MouseGoggles: an immersive virtual reality headset for mouse neuroscience and behavior

Publication date: 12/12/2024
Authors: Isaacson, M., Chang, H., Berkowitz, L. et al.
Journal: Nat Methods 22, 380–385 (2025)
Commentary: The study by Isaacson et al. introduces MouseGoggles, a compact, head-mounted virtual reality (VR) system for head-fixed mice that achieves a level of immersivity and functionality previously limited to larger, projector-based setups. Validation experiments demonstrate that the monocular display produces negligible stray light contamination during two-photon calcium imaging, and elicits orientation , direction , spatial frequency and contrast-tuned responses in V1 layer 2/3 neurons indistinguishable from traditional monitor presentations. Furthermore, hippocampal recordings on a spherical treadmill reveal robust place cell activity, with field sizes and information rates comparable to projector VR, confirming effective spatial encoding in the immersive VR environment.

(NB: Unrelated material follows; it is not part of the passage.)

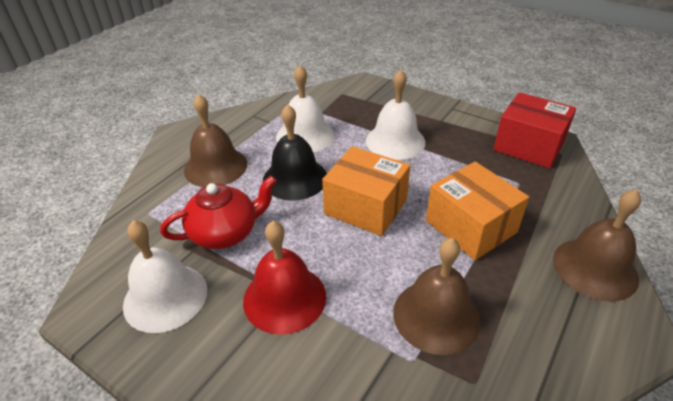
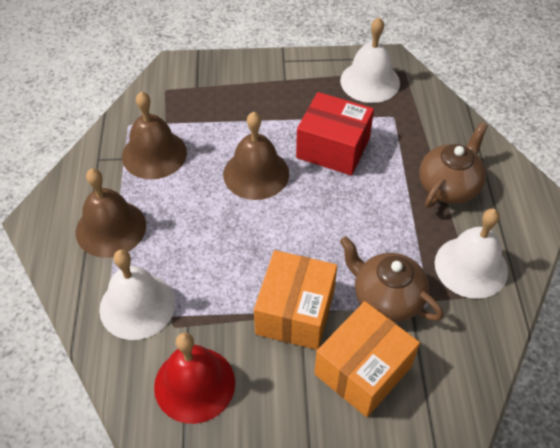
black bell: [263,104,327,201] = 1 -> none = 0
brown teapot: none = 0 -> [340,236,444,322] [419,122,488,208] = 2
red teapot: [160,176,277,249] = 1 -> none = 0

Beyond sensory validation, the authors show that MouseGoggles supports both learned and innate behaviors: mice rapidly acquire spatially guided licking for rewards at defined virtual locations over a 5 day training protocol with significant anticipatory licking in reward zones, and naïve animals display startle responses to looming stimuli - responses absent in non headset VR and which extinguish upon repetition - demonstrating an immersive VR experience. The EyeTrack variant integrates infrared cameras for binocular eye and pupil tracking, enabling simultaneous measurement of gaze shifts and pupil dynamics in VR, tools critical for dissecting sensorimotor and arousal states during behaviour. Altogether, MouseGoggles' miniaturised, open-source design, high-performance rendering, and modularity promise broad adoption, scalability, and novel experimental paradigms, paving the way for immersive, multisensory VR studies in small animals.